Discussions will also look at how a new interconnector can be financed – as Stock noted, just applying some of the windfall for the gas generators could meet much of the cost of a new line between South Australia and NSW.
But others want more. One analyst wondered “why frack the hell out of the country” and build more gas pipelines when the use of gas is likely to fall in the face of competing technologies such as solar and heat pumps.
The energy efficiency sector says market schemes encouraging consumers to use power more efficiently should be a priority; the Clean Energy Council says the focus should be on delivering a long-term goal of zero-emission energy sector by 2050, as the government has effectively engaged to doing by signing the Paris climate accord. Environment groups say the push should be towards 100 per cent renewable energy in a much shorter time frame.

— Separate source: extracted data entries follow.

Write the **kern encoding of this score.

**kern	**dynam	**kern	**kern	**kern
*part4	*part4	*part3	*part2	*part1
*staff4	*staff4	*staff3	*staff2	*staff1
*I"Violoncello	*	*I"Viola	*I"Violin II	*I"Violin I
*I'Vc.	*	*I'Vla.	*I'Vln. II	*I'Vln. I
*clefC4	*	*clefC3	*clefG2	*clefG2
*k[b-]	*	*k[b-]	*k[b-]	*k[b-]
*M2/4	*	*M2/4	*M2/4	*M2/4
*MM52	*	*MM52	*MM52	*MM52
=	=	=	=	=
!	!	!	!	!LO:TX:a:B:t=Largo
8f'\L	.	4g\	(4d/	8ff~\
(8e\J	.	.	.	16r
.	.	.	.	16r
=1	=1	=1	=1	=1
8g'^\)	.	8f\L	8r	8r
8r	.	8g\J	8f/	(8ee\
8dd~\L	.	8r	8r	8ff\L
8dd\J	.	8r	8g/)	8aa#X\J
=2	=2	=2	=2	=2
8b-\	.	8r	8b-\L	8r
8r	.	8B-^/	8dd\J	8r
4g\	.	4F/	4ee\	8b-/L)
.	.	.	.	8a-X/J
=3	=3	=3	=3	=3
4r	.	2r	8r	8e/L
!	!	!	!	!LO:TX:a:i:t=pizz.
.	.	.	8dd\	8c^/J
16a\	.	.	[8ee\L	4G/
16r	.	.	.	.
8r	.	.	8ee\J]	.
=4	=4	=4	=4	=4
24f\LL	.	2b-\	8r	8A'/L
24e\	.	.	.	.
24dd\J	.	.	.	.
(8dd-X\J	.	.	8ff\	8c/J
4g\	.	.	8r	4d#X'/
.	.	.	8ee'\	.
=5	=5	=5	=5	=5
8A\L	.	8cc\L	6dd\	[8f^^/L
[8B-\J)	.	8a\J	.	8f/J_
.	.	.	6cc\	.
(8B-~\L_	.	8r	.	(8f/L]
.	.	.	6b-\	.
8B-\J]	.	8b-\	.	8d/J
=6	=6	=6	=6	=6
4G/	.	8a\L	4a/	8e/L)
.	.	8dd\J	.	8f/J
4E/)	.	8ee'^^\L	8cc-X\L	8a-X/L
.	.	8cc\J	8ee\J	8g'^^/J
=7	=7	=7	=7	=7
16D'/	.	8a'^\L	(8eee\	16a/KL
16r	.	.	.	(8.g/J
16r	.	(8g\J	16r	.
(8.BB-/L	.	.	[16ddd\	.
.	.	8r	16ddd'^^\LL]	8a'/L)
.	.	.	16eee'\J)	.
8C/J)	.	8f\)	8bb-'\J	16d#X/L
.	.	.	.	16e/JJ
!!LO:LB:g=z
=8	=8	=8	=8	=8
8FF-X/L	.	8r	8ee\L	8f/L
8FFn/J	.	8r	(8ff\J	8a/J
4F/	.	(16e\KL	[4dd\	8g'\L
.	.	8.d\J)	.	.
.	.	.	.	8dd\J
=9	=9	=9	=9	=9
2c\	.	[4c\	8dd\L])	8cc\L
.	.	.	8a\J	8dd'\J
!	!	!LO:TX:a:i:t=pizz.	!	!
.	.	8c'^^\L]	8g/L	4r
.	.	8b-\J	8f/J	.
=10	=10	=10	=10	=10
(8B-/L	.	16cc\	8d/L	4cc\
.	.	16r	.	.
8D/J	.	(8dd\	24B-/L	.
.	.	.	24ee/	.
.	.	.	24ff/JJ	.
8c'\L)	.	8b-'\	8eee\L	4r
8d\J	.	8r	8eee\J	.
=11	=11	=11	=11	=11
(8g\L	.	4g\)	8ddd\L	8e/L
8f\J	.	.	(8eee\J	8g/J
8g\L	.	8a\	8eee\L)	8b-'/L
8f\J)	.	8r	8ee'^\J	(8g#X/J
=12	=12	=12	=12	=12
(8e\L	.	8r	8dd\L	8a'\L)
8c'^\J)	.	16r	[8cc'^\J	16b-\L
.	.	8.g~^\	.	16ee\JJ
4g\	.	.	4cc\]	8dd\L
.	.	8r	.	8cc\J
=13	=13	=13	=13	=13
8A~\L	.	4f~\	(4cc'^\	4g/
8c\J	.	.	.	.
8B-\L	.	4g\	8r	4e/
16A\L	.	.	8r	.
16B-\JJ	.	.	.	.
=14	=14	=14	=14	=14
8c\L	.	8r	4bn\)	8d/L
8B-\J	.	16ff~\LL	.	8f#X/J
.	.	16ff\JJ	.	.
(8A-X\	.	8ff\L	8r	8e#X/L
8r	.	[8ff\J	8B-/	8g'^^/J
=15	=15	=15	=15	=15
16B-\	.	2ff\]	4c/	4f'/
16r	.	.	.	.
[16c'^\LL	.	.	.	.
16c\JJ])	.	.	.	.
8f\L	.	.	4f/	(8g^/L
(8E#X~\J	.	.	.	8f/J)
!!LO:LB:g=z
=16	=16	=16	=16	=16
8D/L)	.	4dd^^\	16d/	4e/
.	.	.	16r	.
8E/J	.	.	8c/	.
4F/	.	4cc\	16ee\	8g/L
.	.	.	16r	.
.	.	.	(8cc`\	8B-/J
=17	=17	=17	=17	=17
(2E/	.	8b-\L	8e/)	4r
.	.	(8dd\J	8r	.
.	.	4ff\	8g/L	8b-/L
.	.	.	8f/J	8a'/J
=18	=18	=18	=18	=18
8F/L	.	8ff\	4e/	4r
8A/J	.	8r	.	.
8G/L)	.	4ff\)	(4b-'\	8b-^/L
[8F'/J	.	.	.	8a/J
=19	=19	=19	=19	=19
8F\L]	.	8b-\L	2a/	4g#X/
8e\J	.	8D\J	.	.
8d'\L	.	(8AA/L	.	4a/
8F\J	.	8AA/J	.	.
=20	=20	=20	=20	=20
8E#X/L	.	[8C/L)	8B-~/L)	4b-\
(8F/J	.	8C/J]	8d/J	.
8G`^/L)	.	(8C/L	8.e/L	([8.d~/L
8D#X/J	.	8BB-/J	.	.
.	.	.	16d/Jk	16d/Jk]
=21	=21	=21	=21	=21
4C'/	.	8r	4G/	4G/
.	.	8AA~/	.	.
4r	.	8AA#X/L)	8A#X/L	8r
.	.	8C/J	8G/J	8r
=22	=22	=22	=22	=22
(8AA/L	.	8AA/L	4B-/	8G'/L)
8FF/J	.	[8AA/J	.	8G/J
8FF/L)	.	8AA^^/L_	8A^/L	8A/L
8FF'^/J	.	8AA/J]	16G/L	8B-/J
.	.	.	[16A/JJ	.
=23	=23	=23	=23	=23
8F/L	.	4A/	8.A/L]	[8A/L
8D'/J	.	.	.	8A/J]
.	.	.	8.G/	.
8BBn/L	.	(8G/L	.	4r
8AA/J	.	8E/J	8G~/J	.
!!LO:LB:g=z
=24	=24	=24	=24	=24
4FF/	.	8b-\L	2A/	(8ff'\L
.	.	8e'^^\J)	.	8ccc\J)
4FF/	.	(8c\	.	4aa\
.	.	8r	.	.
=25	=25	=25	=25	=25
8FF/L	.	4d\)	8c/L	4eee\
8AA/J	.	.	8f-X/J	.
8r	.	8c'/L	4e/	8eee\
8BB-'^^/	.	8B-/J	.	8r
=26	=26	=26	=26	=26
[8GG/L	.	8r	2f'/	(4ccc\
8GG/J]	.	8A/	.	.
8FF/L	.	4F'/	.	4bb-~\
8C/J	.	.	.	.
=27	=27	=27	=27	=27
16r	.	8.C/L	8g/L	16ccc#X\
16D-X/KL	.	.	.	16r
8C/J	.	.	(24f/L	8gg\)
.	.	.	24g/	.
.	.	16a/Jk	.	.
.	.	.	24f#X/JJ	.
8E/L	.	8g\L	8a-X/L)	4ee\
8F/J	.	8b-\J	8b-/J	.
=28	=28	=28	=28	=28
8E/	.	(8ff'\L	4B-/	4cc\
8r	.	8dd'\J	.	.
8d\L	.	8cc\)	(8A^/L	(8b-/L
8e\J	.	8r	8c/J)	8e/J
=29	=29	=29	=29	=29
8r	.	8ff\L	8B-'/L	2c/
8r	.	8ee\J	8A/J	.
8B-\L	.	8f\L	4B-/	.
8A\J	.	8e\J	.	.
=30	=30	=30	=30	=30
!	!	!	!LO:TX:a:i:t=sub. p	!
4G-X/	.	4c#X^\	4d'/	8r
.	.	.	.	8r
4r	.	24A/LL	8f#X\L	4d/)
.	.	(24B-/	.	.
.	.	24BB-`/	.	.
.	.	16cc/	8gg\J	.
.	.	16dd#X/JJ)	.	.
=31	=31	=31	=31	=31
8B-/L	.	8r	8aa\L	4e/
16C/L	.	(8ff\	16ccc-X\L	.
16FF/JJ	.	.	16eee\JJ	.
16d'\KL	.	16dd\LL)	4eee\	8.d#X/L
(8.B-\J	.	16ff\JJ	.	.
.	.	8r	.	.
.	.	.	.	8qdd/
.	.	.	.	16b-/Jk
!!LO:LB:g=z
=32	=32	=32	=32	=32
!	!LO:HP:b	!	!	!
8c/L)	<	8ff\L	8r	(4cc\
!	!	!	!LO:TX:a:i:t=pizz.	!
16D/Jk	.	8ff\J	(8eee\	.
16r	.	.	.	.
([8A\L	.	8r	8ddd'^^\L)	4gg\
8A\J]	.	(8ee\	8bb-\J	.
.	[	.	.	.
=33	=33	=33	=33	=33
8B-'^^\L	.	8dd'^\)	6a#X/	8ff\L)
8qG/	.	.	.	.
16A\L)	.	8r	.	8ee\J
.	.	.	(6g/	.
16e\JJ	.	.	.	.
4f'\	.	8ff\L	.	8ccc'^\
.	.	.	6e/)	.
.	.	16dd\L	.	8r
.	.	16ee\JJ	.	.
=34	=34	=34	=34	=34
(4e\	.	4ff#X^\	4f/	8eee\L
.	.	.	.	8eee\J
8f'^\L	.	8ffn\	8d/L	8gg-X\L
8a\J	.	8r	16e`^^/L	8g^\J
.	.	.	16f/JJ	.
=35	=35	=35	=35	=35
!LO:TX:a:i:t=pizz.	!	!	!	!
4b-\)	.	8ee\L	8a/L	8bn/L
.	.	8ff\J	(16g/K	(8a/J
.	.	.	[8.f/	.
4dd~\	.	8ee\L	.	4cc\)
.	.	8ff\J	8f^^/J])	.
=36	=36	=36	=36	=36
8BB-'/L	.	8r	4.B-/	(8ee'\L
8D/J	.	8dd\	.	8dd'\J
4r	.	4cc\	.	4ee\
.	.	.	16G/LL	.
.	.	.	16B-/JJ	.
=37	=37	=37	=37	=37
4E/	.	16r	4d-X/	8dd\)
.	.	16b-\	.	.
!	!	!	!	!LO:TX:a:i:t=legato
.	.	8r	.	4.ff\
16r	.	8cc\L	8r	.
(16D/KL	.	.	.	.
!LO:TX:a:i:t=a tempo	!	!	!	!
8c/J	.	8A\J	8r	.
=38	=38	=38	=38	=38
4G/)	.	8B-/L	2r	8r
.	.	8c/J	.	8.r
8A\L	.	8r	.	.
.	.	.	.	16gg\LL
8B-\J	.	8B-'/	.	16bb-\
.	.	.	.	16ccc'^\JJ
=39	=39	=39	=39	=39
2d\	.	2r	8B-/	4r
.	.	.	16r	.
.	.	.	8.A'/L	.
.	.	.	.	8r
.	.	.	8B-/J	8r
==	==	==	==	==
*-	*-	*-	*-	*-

The Climate Council says the key is to reduce South Australia ’s reliance on expensive gas and to increase competition, and a rewrite of the rules governing the National Electricity Market is also needed.
In addition, more low-cost renewable energy from solar PV, solar thermal, and wind is needed, along with increased interconnector capacity, and encouraging in-state fast response energy storage and demand management (for large energy users).
“Collectively, these initiatives will go a long way to abating the current market power of the gas based ‘gentailers’ in the state (provided they are not the ones who also control these new supply sources).”
“On 7 July 2016, AGL Torrens had a unit out of production to complete mandatory safety and compliance work associated with operating boilers and pressure vessels. This unit had been out since 28 June 2016,” it said in a statement.
“AGL Torrens has operated at significantly higher than planned levels throughout winter and AGL has been actively managing outages of units to ensure reliable supply of capacity for South Australian customers.”